Notification_Spec.mem (u,e) result.notifications <->
UserMap.mem u s.notifications_ /\ mem e (s.notifications_ u) }
val state : stateT
The type definition includes two invariants. These are not meant as high-level properties, but rather, crucially, as implementation invariants to ensure an adequate realization of binary relations: (user, event) pairs should not occur more than once.
Note also that the view function is specified by means of two postconditions (which is equivalent to writing two axioms for it). Since the maps used in the implementation are finite (and will be extracted to hash tables), lookup operations require checking that the key is in the domain.
The subscribe action function must check if there exists already an entry for the event e in the subscriptions dictionary, and create one if not.

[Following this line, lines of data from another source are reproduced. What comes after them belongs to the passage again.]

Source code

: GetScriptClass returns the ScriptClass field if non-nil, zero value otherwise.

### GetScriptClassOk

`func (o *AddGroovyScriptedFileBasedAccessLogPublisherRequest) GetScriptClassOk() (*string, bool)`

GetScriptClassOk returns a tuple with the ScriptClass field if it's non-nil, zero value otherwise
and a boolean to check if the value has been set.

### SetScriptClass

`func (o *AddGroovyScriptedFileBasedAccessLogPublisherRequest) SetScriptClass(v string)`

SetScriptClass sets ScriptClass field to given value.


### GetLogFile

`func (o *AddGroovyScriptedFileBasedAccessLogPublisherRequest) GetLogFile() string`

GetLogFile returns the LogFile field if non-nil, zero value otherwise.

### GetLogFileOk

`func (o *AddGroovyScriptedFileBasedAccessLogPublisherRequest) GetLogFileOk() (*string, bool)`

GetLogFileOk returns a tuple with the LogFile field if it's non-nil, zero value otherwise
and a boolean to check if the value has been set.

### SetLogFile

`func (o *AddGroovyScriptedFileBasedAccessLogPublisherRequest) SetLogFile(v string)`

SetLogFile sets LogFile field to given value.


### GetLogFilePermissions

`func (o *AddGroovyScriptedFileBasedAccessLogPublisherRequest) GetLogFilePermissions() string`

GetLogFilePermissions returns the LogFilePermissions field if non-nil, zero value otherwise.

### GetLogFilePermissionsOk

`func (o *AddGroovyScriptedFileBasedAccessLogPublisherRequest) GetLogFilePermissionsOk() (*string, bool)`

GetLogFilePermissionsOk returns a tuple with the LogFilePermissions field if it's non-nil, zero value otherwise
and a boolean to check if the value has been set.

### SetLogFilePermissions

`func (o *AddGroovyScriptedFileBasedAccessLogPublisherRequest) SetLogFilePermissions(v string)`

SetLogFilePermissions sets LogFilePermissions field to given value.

Then u can be pushed to that list:
let subscribe (u:user) (e:event)
requires { not mem u (state.subscriptions_ e) }
ensures { subscribe_spec u e (old view state) (view state) }
=
if not (EventMap.mem e state.subscriptions_)
then EventMap.add e Nil state.subscriptions_ ;
let updsubs = Cons u (EventMap.find e state.subscriptions_) in
EventMap.add e updsubs state.subscriptions_
Note the presence of a precondition, required to ensure that the type invariant is preserved .
And here is a possible implementation of unsubscribe . Observe that the user may not have any notifications (and an entry in the notifications dictionary) at this point:
let unsubscribe (u:user) (e:event)
requires { EventMap.mem e state.subscriptions_ /\ mem u (state.subscriptions_ e) }
ensures { unsubscribe_spec u e (old view state) (view state) }
=
let updsubs = delete u (EventMap.find e state.subscriptions_) in
EventMap.add e updsubs state.subscriptions_ ;
if UserMap.mem u state.notifications_ then
let updnotifs = delete e (UserMap.find u state.notifications_) in
UserMap.add u updnotifs state.notifications_
An alternative implementation might not assume that user u subscribes to event e . This is ok, but the function must then check if an entry of e exists in the state.subscriptions_ dictionary:
let unsubscribe (u:user) (e:event)
ensures { unsubscribe_spec u e (old view state) (view state) }
=
if EventMap.mem e state.subscriptions_ then
let updsubs = delete u (EventMap.find e state.subscriptions_) in
EventMap.add e updsubs state.subscriptions_ ;
if UserMap.mem u state.notifications_ then
let updnotifs = delete e (UserMap.find u state.notifications_) in
UserMap.add u updnotifs state.notifications_
Both are correct with respect to the specification, which shows an example of a design choice made at implementation time.
The read action becomes trivial: it suffices to erase all elements in the notifications list of u, which can be done atomically.
let read (u:user)
ensures { read_spec u (old view state) (view state) }
=
UserMap.add u Nil state.notifications_
Finally, the occur function illustrates the practicality of being able to directly access the list of subscribers of a given event. **notify_users** is a helper function (see permalink for definition).
let occur (e:event) : ()
requires { EventMap.mem e state.subscriptions_ }
ensures { occur_spec e (old view state) (view state) }
=
let users = EventMap.find e state.subscriptions_ in
notify_users users e ;
Or alternatively (and defensively):
let occur (e:event) : ()
ensures { occur_spec e (old view state) (view state) }
=
if EventMap.mem e state.subscriptions_ then
let users = EventMap.find e state.subscriptions_ in
notify_users users e ;
The complete example is available in the permalink.